On Nov. 2, council members introduced dozens of amendments to the commission’s draft map, followed by more changes introduced by the City Council Ad Hoc Redistricting Committee on Friday.

Councilman Marqueece Harris-Dawson — who represents Council District 8 and had attempted to return assets to his district — and Councilwoman Nithya Raman were the only two council members to vote against advancing the draft map Tuesday.

Raman’s office said that even with amendments made to the map to restore part of Council District 4 to the councilwoman who was elected in November 2020, Raman still loses about 40% of her constituents under the current proposal.

The council will hold a second public hearing on the draft map, as required by the state, on Nov. 23. The council will vote on adopting a final map on Dec. 1.

The council’s significant changes to the civilian commission’s recommended map came amid calls from many — including the commission itself —to change LA’s policy in the future to allow an entirely independent body handle the redistricting process.

In the commission’s recommendations submitted to the City Council, it called for an independent body to redraw the borders in 2031.

“This commission over the last year confirmed that the quasi-independent nature of the advisory commission simply does not work,” commission Chairman Fred Ali told council members. “It’s time for an independent, rather than advisory, commission to assume responsibility for redistricting for the good of our city.”

The Redistricting Commission uses data from the U.S. census to update the city’s districts, with each council member representing about 260,000 people.

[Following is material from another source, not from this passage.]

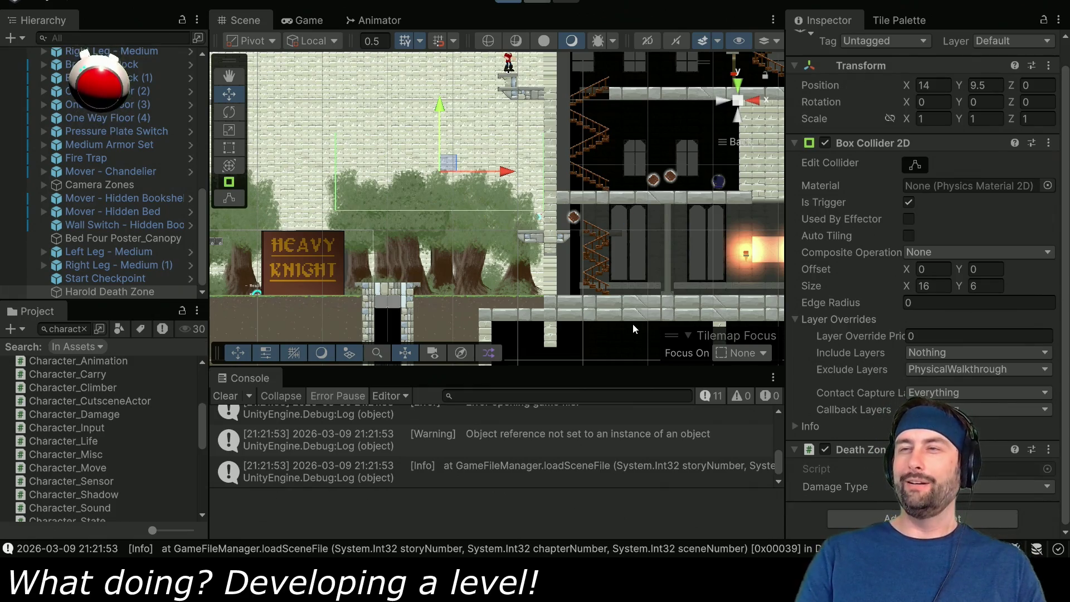
key(ctrl+p)
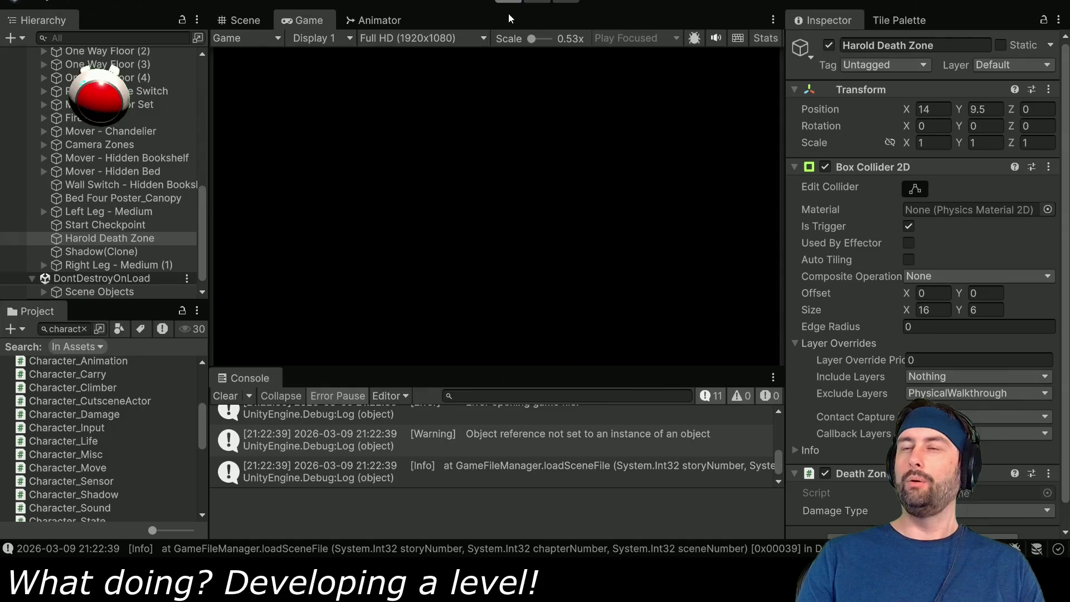
key(alt+Tab)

Ali told council members on Nov. 2 that 15,000 people offered comment during the process, but he also noted various challenges, including the COVID-19 pandemic, census data being delayed by five months and a “historic undercount of certain communities” within that data.

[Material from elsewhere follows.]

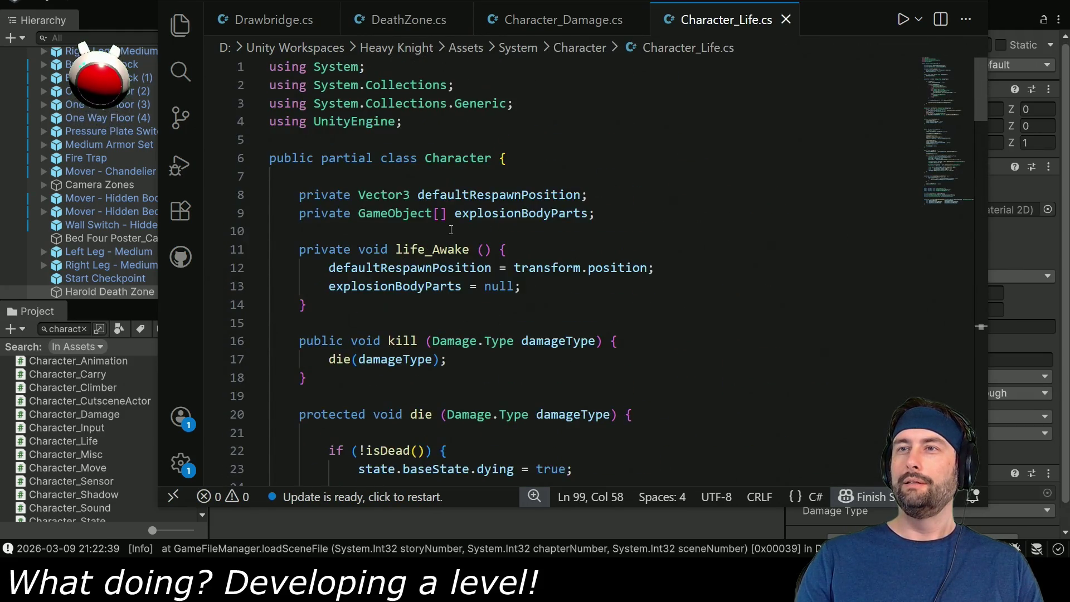
scroll(379, 191, down, 2)
scroll(377, 286, down, 4)
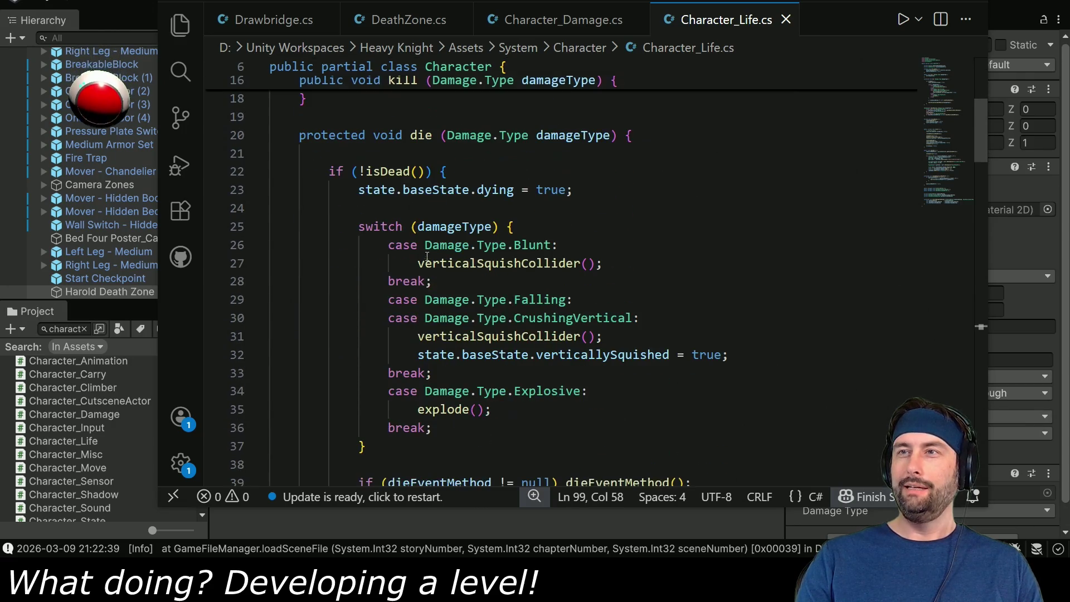
scroll(499, 272, down, 2)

Martinez, meanwhile, said the commission’s map reflected an undercount she attributed to the Trump Administration’s failed attempt to add a citizenship question to the census and the former president’s confusing messaging on the census’ deadline.

“Los Angeles’ numbers are simply not accurate,” Martinez said. “Look around you, we did not get whiter and we did not get wealthier. This is not the Los Angeles that I see around me.”